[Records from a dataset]
___
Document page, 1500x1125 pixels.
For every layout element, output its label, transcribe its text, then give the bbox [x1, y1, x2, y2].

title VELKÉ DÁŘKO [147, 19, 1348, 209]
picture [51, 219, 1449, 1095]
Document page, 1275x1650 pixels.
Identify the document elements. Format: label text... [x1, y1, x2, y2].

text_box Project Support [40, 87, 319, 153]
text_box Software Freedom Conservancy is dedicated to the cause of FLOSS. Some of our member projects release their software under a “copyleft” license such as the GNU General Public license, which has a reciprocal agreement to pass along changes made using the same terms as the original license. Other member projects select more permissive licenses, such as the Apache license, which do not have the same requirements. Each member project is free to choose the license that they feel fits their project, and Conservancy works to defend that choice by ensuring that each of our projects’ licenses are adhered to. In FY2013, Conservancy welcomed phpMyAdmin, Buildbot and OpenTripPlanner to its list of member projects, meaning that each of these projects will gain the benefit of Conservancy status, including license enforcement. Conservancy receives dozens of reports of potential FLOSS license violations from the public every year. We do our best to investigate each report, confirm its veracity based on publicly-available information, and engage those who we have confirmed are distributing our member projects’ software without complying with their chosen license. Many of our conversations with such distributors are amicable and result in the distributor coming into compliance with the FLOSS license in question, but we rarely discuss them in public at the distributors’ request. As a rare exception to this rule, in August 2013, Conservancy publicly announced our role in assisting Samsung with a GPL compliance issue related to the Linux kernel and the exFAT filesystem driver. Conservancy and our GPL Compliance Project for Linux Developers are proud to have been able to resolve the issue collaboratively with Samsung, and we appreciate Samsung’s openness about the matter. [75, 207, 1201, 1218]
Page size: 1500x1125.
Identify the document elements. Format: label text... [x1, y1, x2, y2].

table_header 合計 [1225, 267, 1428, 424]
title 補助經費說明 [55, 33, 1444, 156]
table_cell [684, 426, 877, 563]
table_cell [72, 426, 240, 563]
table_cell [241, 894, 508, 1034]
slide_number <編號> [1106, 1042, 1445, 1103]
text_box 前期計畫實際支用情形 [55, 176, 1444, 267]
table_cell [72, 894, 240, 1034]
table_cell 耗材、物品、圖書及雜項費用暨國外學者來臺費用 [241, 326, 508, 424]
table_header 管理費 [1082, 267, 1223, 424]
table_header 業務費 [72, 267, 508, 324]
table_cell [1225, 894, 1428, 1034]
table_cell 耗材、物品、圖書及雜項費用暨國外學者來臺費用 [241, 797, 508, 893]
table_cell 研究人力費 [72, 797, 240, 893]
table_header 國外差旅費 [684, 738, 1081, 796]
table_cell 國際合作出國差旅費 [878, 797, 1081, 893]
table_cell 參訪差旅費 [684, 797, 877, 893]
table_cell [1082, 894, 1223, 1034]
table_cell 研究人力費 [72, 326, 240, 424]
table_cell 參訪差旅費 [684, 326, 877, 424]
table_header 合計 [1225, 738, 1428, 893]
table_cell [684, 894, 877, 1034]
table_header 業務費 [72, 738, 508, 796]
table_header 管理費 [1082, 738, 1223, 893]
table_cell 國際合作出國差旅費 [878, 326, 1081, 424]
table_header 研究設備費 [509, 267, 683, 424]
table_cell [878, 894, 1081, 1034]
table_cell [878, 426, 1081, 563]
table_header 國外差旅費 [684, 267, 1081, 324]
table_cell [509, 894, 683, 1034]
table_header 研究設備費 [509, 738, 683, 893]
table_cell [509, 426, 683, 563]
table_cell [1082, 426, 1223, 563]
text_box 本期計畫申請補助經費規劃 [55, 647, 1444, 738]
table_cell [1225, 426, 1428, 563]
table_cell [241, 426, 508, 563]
___
STATED TASK:
Can you copy the whole listing above line for line, with no changes at all?

TASK ANSWER:
Document page, 1500x1125 pixels.
For every layout element, output its label, transcribe its text, then give the bbox [x1, y1, x2, y2].

title VELKÉ DÁŘKO [147, 19, 1348, 209]
picture [51, 219, 1449, 1095]
Document page, 1275x1650 pixels.
Identify the document elements. Format: label text... [x1, y1, x2, y2].

text_box Project Support [40, 87, 319, 153]
text_box Software Freedom Conservancy is dedicated to the cause of FLOSS. Some of our member projects release their software under a “copyleft” license such as the GNU General Public license, which has a reciprocal agreement to pass along changes made using the same terms as the original license. Other member projects select more permissive licenses, such as the Apache license, which do not have the same requirements. Each member project is free to choose the license that they feel fits their project, and Conservancy works to defend that choice by ensuring that each of our projects’ licenses are adhered to. In FY2013, Conservancy welcomed phpMyAdmin, Buildbot and OpenTripPlanner to its list of member projects, meaning that each of these projects will gain the benefit of Conservancy status, including license enforcement. Conservancy receives dozens of reports of potential FLOSS license violations from the public every year. We do our best to investigate each report, confirm its veracity based on publicly-available information, and engage those who we have confirmed are distributing our member projects’ software without complying with their chosen license. Many of our conversations with such distributors are amicable and result in the distributor coming into compliance with the FLOSS license in question, but we rarely discuss them in public at the distributors’ request. As a rare exception to this rule, in August 2013, Conservancy publicly announced our role in assisting Samsung with a GPL compliance issue related to the Linux kernel and the exFAT filesystem driver. Conservancy and our GPL Compliance Project for Linux Developers are proud to have been able to resolve the issue collaboratively with Samsung, and we appreciate Samsung’s openness about the matter. [75, 207, 1201, 1218]
Page size: 1500x1125.
Identify the document elements. Format: label text... [x1, y1, x2, y2].

table_header 合計 [1225, 267, 1428, 424]
title 補助經費說明 [55, 33, 1444, 156]
table_cell [684, 426, 877, 563]
table_cell [72, 426, 240, 563]
table_cell [241, 894, 508, 1034]
slide_number <編號> [1106, 1042, 1445, 1103]
text_box 前期計畫實際支用情形 [55, 176, 1444, 267]
table_cell [72, 894, 240, 1034]
table_cell 耗材、物品、圖書及雜項費用暨國外學者來臺費用 [241, 326, 508, 424]
table_header 管理費 [1082, 267, 1223, 424]
table_header 業務費 [72, 267, 508, 324]
table_cell [1225, 894, 1428, 1034]
table_cell 耗材、物品、圖書及雜項費用暨國外學者來臺費用 [241, 797, 508, 893]
table_cell 研究人力費 [72, 797, 240, 893]
table_header 國外差旅費 [684, 738, 1081, 796]
table_cell 國際合作出國差旅費 [878, 797, 1081, 893]
table_cell 參訪差旅費 [684, 797, 877, 893]
table_cell [1082, 894, 1223, 1034]
table_cell 研究人力費 [72, 326, 240, 424]
table_cell 參訪差旅費 [684, 326, 877, 424]
table_header 合計 [1225, 738, 1428, 893]
table_cell [684, 894, 877, 1034]
table_header 業務費 [72, 738, 508, 796]
table_header 管理費 [1082, 738, 1223, 893]
table_cell 國際合作出國差旅費 [878, 326, 1081, 424]
table_header 研究設備費 [509, 267, 683, 424]
table_cell [878, 894, 1081, 1034]
table_cell [878, 426, 1081, 563]
table_header 國外差旅費 [684, 267, 1081, 324]
table_cell [509, 894, 683, 1034]
table_header 研究設備費 [509, 738, 683, 893]
table_cell [509, 426, 683, 563]
table_cell [1082, 426, 1223, 563]
text_box 本期計畫申請補助經費規劃 [55, 647, 1444, 738]
table_cell [1225, 426, 1428, 563]
table_cell [241, 426, 508, 563]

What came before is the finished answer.